The charge is a serious one, and we make it knowingly. Instances and illustrations in its support may be found in nearly all the numbers of the Weekly for years past.
For its anti-Catholic operations, the Journal is used as a sort of tender to the heavy transport, the Monthly, which frequently gives its readers long, elaborate, and malicious articles, made up mainly of exploded calumnies, threadbare anti-Popery rhetoric of the school of Brownlee
and the early Know-Nothings, and the extraordinary lucubrations of a contributor whom we can only describe as Harper’s comic historian. This singular writer undertakes to demonstrate, for instance, that the Apostle of Ireland was not a Catholic missionary at all, but in religious faith a sort of Old-School Presbyterian, who went about distributing Bibles among the “savage Irish,” making strong “anti-Popery” speeches, and delivering lectures on popular education to the serfs of his day!
Absurd as these articles are from a literary point of view, they are yet full of inflammable material, and play as recklessly with fire as the more brutal incentives of the Weekly. For it must be borne in mind that most of these direct appeals to religious bigotry are intended not so much for home consumption as for their effect upon the general rural mind, and that their evident purpose is to arouse another Know-Nothing revival throughout the country.
There are, unfortunately, too many people thoughtless enough, or, perhaps, wicked enough, to respond to these incentives—people so far forgetting themselves as to imagine that their own religion, or something which they imagine stands for it, must be the state church in America, and that it is free to them to persecute and outlaw the professors of a faith which, in their ignorance, they despise and hate.
But we are satisfied that, on the other hand, there is too much intelligence, moderation, forbearance, and patriotism among American citizens to permit the success of schemes aimed at once against liberty of conscience, the peace of society, and the true freedom of our institutions.

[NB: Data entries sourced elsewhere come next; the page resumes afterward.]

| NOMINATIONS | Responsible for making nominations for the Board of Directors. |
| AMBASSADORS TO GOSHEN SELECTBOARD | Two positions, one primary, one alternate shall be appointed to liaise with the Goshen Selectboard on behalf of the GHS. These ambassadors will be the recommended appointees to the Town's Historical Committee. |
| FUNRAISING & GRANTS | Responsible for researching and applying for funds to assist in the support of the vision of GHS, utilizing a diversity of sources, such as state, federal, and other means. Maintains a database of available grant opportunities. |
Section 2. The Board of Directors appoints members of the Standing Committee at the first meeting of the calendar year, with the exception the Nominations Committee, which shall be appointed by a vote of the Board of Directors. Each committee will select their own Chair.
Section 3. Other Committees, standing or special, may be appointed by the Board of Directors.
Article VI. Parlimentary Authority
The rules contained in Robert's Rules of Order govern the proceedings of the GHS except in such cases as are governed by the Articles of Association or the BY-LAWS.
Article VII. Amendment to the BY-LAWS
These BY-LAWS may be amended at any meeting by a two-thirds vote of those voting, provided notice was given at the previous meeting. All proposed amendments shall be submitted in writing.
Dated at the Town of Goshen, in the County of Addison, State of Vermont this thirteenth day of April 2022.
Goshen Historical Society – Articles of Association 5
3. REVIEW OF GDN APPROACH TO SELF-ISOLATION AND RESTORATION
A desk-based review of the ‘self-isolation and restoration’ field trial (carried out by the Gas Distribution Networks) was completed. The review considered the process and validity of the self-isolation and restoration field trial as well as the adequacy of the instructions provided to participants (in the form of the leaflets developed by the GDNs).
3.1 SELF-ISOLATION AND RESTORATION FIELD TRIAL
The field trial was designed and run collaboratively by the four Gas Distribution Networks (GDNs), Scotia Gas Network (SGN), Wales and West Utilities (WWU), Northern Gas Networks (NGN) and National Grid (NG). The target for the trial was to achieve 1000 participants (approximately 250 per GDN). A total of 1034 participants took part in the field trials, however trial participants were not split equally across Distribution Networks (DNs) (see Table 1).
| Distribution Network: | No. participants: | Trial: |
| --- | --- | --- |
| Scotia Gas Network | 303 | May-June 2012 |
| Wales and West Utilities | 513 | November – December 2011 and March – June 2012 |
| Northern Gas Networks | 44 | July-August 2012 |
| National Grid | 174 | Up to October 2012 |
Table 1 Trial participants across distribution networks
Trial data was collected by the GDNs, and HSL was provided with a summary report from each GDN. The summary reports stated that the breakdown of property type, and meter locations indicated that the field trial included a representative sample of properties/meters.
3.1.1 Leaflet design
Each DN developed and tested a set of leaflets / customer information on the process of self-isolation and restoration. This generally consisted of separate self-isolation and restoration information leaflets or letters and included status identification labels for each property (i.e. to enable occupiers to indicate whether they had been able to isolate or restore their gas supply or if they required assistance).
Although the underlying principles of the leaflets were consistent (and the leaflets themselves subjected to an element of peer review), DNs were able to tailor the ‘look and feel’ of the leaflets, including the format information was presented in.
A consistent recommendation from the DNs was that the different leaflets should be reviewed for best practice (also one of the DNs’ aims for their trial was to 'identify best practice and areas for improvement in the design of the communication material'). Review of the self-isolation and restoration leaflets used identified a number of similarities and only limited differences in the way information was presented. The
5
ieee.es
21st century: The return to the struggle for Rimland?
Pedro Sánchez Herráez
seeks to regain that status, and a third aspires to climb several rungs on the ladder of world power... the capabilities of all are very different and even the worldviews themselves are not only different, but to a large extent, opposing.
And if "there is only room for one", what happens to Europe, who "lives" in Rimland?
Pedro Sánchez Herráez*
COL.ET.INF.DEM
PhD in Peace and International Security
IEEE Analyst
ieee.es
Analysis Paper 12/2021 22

And among these citizens we rank—by no means the last—the
CATHOLICS OF THE UNITED STATES.
We can only qualify as impertinent the coolness with which these scribes of the Messrs. Harper talk about “receiving” Catholics “hospitably into this free Protestant land.” When and how were these gentlemen constituted the dispensers of the hospitalities of this free country? When and how did this country become a “Protestant land”? At what period of the history of America were Catholics strangers here?